For Gordon, touring with Kottke was a lot different than Phish. He describes one of their first tours, in 2005, as being “Leo-style, which means no crew, no tour manager, no sound person, just a tiny rental car and some guitars in the trunk. I remember I put on a Grateful Dead jam. And he was like, ‘Okay, that’ll be enough of that.’”
It took Gordon and Kottke 15 years to make Noon. The peak of the album is “Ants,” a dark, complex instrumental that spirals into growing levels of tension. It wasn’t easy to get there. Gordon first saw Kottke play the song at a show in 2009. He recorded Kottke playing it on his cell phone.
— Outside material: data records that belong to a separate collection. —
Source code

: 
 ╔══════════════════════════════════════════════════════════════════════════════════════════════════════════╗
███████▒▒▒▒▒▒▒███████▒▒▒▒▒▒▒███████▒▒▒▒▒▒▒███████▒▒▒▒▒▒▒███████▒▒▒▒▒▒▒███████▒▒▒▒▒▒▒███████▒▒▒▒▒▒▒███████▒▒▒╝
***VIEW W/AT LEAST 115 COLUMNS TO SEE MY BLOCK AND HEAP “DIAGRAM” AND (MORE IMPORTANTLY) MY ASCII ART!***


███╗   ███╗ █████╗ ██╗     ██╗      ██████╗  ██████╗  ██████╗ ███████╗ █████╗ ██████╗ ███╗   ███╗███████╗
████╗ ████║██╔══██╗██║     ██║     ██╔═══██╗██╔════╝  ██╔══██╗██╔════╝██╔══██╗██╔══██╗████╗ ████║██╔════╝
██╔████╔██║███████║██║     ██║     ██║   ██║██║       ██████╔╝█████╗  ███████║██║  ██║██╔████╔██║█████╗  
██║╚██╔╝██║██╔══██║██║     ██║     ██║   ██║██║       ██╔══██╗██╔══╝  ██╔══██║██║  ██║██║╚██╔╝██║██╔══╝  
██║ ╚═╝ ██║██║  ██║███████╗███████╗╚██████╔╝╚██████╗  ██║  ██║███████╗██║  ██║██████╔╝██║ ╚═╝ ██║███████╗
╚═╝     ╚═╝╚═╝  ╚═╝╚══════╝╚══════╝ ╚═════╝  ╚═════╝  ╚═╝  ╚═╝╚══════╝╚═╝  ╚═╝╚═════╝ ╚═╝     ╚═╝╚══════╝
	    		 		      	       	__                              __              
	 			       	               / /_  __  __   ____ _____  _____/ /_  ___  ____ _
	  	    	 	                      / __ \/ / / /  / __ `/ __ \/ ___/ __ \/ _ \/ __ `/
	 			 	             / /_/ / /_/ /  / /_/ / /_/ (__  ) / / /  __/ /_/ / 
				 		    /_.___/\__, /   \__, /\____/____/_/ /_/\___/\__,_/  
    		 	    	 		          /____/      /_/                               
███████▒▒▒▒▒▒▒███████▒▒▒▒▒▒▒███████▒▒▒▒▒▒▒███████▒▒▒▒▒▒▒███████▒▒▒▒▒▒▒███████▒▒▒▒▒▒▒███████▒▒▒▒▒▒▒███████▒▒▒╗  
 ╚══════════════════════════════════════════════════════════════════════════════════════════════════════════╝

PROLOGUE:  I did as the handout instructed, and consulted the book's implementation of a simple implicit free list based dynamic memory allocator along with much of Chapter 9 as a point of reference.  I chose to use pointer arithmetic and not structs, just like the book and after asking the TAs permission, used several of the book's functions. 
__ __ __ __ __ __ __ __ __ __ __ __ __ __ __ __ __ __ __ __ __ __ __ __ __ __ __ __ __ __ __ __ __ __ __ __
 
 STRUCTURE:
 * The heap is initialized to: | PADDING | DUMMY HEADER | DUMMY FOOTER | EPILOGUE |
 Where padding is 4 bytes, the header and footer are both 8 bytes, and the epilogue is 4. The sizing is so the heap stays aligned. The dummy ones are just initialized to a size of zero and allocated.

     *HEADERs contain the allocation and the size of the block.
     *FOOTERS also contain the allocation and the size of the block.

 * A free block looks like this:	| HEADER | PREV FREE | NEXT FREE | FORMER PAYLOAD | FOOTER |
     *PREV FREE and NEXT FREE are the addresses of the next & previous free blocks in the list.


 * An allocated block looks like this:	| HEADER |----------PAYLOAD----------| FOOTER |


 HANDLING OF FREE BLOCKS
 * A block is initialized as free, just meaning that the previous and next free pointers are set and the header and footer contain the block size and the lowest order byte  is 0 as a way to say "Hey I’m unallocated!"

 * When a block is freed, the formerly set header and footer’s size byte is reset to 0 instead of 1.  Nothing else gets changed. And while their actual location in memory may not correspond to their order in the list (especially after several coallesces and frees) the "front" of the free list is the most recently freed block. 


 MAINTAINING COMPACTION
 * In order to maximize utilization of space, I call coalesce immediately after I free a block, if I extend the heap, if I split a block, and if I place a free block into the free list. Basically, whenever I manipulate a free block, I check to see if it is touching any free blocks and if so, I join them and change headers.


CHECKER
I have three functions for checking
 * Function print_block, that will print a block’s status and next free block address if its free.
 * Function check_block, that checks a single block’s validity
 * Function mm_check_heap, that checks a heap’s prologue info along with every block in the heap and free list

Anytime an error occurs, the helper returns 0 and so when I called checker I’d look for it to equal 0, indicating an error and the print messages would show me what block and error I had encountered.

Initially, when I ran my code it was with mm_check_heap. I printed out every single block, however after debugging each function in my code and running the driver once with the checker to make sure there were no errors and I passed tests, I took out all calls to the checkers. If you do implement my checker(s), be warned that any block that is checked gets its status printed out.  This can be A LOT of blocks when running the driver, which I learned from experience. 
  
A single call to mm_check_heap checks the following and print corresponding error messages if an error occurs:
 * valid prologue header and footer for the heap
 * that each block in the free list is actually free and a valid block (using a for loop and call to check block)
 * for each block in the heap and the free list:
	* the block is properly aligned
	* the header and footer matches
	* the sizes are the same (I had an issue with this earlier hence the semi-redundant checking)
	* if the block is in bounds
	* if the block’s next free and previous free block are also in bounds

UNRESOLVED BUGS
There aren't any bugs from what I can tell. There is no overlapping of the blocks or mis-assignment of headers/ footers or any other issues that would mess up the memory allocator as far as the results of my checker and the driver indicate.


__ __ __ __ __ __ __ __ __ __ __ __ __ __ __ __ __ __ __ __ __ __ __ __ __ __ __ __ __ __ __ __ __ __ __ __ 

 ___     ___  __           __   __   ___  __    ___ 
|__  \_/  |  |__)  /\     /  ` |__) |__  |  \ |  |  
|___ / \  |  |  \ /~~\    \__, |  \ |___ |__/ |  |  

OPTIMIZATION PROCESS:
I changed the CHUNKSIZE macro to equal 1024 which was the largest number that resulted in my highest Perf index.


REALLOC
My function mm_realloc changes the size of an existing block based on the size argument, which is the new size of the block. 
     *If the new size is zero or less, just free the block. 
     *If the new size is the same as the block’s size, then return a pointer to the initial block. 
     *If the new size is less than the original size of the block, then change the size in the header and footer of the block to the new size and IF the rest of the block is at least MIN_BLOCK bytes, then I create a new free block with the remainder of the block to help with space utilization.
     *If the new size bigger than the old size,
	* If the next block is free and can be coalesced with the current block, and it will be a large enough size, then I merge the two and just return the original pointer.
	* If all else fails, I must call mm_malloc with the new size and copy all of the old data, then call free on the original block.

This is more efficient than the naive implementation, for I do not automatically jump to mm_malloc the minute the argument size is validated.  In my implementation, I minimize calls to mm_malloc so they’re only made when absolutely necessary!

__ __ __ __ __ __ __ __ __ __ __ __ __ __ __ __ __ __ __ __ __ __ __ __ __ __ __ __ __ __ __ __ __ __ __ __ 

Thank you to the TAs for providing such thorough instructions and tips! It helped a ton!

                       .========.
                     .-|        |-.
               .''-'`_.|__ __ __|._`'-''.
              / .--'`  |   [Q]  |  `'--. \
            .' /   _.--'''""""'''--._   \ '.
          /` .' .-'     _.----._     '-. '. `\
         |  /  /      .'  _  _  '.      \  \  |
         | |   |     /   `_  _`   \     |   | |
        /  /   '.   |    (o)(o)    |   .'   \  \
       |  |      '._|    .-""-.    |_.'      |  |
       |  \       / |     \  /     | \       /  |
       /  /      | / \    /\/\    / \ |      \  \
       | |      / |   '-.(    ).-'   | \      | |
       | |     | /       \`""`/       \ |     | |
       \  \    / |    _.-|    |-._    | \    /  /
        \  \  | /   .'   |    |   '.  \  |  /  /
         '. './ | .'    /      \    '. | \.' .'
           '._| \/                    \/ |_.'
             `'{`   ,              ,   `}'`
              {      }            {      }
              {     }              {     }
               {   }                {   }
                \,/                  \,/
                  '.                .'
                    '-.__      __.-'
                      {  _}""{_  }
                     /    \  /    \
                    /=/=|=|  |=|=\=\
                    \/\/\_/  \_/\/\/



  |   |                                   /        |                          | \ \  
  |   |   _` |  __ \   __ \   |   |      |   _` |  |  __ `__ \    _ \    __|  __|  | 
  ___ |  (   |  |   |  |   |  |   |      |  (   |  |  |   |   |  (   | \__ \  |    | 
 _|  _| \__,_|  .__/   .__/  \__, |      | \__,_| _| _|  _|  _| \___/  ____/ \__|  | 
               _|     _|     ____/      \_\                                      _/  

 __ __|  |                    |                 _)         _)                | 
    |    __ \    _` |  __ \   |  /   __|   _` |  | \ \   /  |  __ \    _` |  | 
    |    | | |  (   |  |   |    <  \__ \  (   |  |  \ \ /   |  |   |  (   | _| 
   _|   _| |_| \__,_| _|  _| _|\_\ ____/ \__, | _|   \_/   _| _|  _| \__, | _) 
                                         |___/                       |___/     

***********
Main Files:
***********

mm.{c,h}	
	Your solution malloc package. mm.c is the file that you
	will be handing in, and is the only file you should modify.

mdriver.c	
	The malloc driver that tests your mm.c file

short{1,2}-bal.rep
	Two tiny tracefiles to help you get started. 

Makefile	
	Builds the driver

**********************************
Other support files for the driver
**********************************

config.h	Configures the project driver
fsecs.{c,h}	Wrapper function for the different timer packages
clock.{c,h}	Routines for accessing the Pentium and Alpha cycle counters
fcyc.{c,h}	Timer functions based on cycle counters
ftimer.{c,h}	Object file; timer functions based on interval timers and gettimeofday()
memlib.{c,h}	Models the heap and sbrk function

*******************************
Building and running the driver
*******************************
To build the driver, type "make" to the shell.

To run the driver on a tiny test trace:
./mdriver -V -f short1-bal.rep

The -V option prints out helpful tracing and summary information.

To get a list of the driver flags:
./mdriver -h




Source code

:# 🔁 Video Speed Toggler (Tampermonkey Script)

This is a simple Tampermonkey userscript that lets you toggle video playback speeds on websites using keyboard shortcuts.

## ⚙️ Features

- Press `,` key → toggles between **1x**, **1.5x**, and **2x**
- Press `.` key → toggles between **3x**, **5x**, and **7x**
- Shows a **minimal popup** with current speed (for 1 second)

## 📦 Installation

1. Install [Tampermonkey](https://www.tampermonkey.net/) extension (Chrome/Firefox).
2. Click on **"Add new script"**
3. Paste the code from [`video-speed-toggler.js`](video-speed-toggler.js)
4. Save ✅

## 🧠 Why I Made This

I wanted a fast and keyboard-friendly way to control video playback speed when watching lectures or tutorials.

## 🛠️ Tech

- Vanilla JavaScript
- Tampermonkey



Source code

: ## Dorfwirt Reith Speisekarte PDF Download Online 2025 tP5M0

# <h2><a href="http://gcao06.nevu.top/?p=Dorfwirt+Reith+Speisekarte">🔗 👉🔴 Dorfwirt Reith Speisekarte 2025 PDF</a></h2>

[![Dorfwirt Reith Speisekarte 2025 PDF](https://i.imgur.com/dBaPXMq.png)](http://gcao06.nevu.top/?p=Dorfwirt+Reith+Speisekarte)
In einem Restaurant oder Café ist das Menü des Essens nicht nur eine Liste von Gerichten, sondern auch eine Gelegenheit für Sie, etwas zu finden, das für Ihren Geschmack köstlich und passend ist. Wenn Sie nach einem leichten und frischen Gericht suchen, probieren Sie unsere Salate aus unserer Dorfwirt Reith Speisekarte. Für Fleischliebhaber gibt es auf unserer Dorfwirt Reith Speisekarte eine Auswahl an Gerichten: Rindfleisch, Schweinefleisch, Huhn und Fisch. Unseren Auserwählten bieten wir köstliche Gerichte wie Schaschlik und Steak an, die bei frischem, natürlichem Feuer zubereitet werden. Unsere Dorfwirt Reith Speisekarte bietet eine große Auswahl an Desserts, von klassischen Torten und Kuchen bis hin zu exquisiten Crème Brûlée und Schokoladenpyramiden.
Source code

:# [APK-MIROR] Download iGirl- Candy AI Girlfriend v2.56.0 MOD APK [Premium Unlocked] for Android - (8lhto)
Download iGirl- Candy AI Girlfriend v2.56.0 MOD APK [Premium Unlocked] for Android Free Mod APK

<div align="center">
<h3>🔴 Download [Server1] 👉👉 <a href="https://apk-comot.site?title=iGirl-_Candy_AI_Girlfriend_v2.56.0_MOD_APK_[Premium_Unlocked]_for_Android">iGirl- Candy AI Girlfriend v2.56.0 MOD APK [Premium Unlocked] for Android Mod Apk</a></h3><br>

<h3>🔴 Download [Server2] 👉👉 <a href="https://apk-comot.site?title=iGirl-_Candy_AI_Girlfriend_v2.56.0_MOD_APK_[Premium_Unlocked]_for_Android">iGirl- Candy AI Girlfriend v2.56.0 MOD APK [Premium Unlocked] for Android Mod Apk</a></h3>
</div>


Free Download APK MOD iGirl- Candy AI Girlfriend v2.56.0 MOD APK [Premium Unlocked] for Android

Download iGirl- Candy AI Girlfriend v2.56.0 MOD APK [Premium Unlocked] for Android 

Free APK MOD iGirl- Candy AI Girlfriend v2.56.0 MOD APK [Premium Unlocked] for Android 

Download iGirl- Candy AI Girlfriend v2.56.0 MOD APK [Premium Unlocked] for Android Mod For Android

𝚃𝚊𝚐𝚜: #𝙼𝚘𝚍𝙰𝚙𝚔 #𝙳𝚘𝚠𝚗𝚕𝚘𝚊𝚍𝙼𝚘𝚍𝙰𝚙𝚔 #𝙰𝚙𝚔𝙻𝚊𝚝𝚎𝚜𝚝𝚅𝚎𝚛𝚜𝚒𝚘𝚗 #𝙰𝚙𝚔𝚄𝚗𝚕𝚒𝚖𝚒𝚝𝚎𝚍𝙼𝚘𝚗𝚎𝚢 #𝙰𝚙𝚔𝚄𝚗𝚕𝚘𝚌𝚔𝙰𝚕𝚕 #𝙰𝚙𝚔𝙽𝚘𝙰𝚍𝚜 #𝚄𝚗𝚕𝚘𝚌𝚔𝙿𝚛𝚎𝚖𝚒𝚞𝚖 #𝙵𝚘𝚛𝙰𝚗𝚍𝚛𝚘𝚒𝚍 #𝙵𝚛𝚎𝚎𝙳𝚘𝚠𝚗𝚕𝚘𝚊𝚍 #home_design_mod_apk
Gordon spent a year learning the song, overdubbing his bass part bar by bar. “I played it for Trey in the car, all these different friends. I was so proud of that. I thought it was the best bass line that I’d ever written in my life.”
Gordon tried sending Kottke a digital version, but that didn’t work. So he sent Kottke a boombox with “the CD in it and a big button saying ‘push play.’ We sent a block of cheese and some maple syrup from Vermont. And Leo eats the cheese and uses the maple syrup and never plugs in the boombox.”
He remembers Kottke saying that he can’t know whether a bass line is working from a recording; he needed to hear it in person. “I was like, ‘Well, fine, but what that means is I’m going to have to spend six months learning to play this bass line, which I recorded one bar at a time, a couple bars here and there. It’s gonna take me six months to be able to execute that bass line, only to get in a room with you and find that you don’t like the bass line. Why should I spent six months learning a bass line that you probably don’t like anyway?”
They made a plan to go to New Orleans to work on new music. Gordon locked himself in a hotel room for a week beforehand, practicing “Ants.” They recorded it — but sure enough, Kottke didn’t think it sounded right. Gordon got a little angry. “I’m like, of course, it wasn’t going to sound good, because I [lost] my emotional connection,” he says.
Then their producer, Jared Slomoff, made a tweak to the mix, putting the bass in the middle of the sound field, rather than on the far left. “It came to life,” Gordon says. “We sent it to Leo and he’s like, ‘Oh my God. Now I like “Ants” again.’” He laughs. “I’m just kind of painting [the picture]. Waiting 15 years to make an album doesn’t mean that it’s going to be easy, of course.”
Kottke boils down the same story to its result: “It took me a while. At first, I couldn’t hear, and then, that resolved somehow. You know how you fuss around.”